Bishop Gregory (hgr) wrote,
Bishop Gregory
hgr

borderline, some particular cases


p. 164
The suicidal patient
activates powerful countertransference reactions in the therapist. The therapist's
ability to process these reactions and use them constructively may be
the single most important factor in effective work with the suicidal borderline
patient.

p. 167
A number of signs alert the therapist to the likelihood of characterologically
based suicidality [vs. affective suicidality]. First, the presence of one of the personality disorders—especially
borderline proper, histrionic, sadomasochistic, infantile, narcissistic,
or antisocial—should raise suspicion of a strong characterological
component. Second, the finding of a severe suicidal preoccupation in disproportion
to the severity of the depression is an indicator of characterological
suicidality. Another suggestive finding is a history of preoccupation
with suicide or threats of suicide as a prominent theme throughout the patient's
life, especially when such preoccupations do not wax and wane with
episodes of affective illness. Suicidality that increases specifically in response
to interpersonal events is also suggestive of a strong characterological
component. Secondary gain from suicidality should also raise the
therapist's suspicion of a characterological source.

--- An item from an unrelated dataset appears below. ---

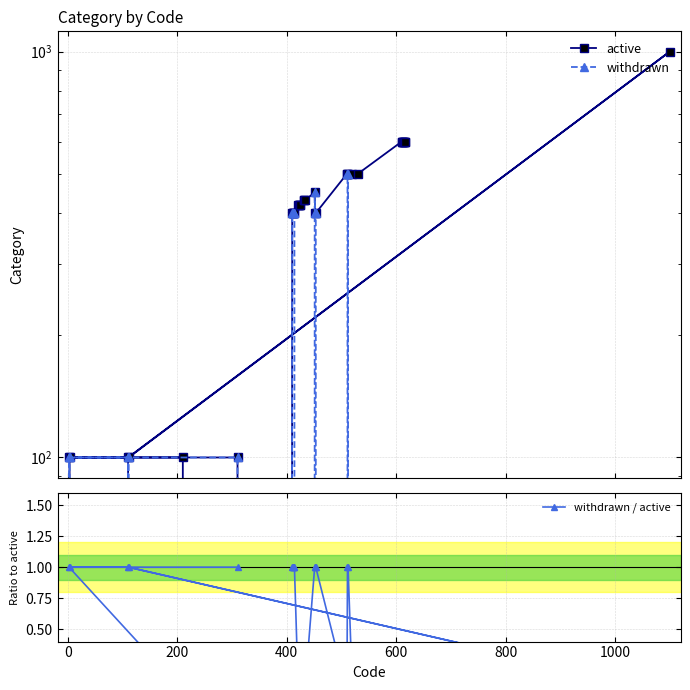

What is the difference between the second highest and second lowest values in the withdrawn series?

500.0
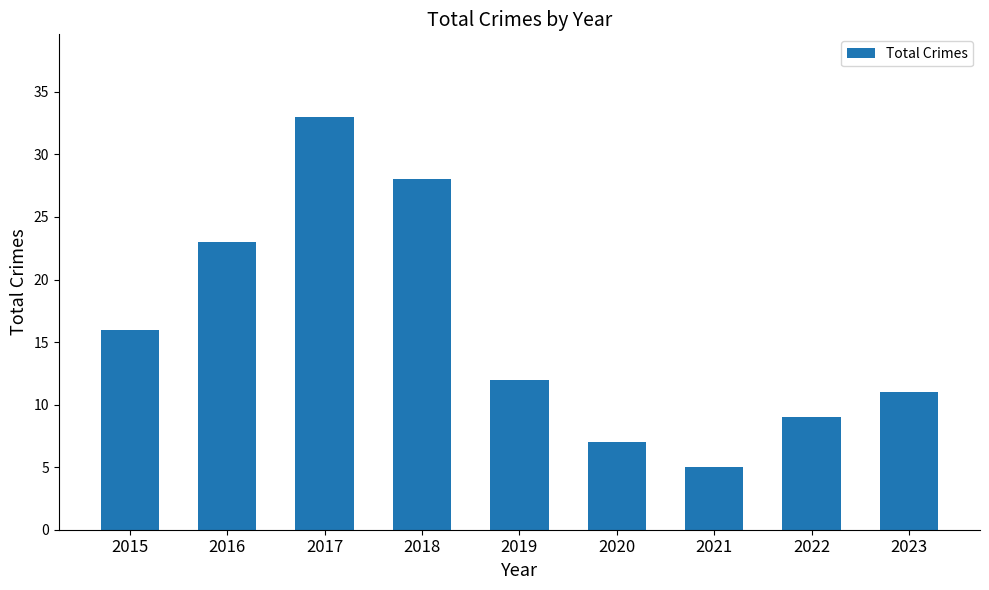

Reading left to right, extract all data points from this chart.

2015=16	2016=23	2017=33	2018=28	2019=12	2020=7	2021=5	2022=9	2023=11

Finally, for some patients
suicidality is such a constant theme that it has become woven into their way
of life. These patients' principal mode of relating may be as a victim to a
life-saver, and they may only be able to form friendships with those willing
to enter into such rescue relationships.

p.171
Furthermore, the borderline patient's use of
such defenses as omnipotent control and projective identification may induce
powerful feelings in the therapist or intensify already existing conflicts.
The therapist may feel hate for the patient as he projects his own
sadism and simultaneously provokes these feelings in the therapist. Hate in
the countertransference is an important complication in the treatment of
suicidal patients (Maltsberger and Buie 1974). Alternatively, the patient's
hopelessness and powerlessness may be activated in the therapist, and he
may become paralyzed into inaction. It is when such countertransference
feelings are unconscious that they are most apt to influence the therapist's
p.172
actions. It is helpful for the therapist to pay attention to his fantasies and
feeling states, particularly those that seem uncharacteristic or excessive.
Consultation with a colleague may be invaluable. Awareness of the countertransference
will aid the therapist in avoiding counterproductive enactments
and may help him to identify the self-object dyad activated in the
treatment at the moment. This knowledge will aid the therapist in formulating
his interpretive interventions around the suicidal themes.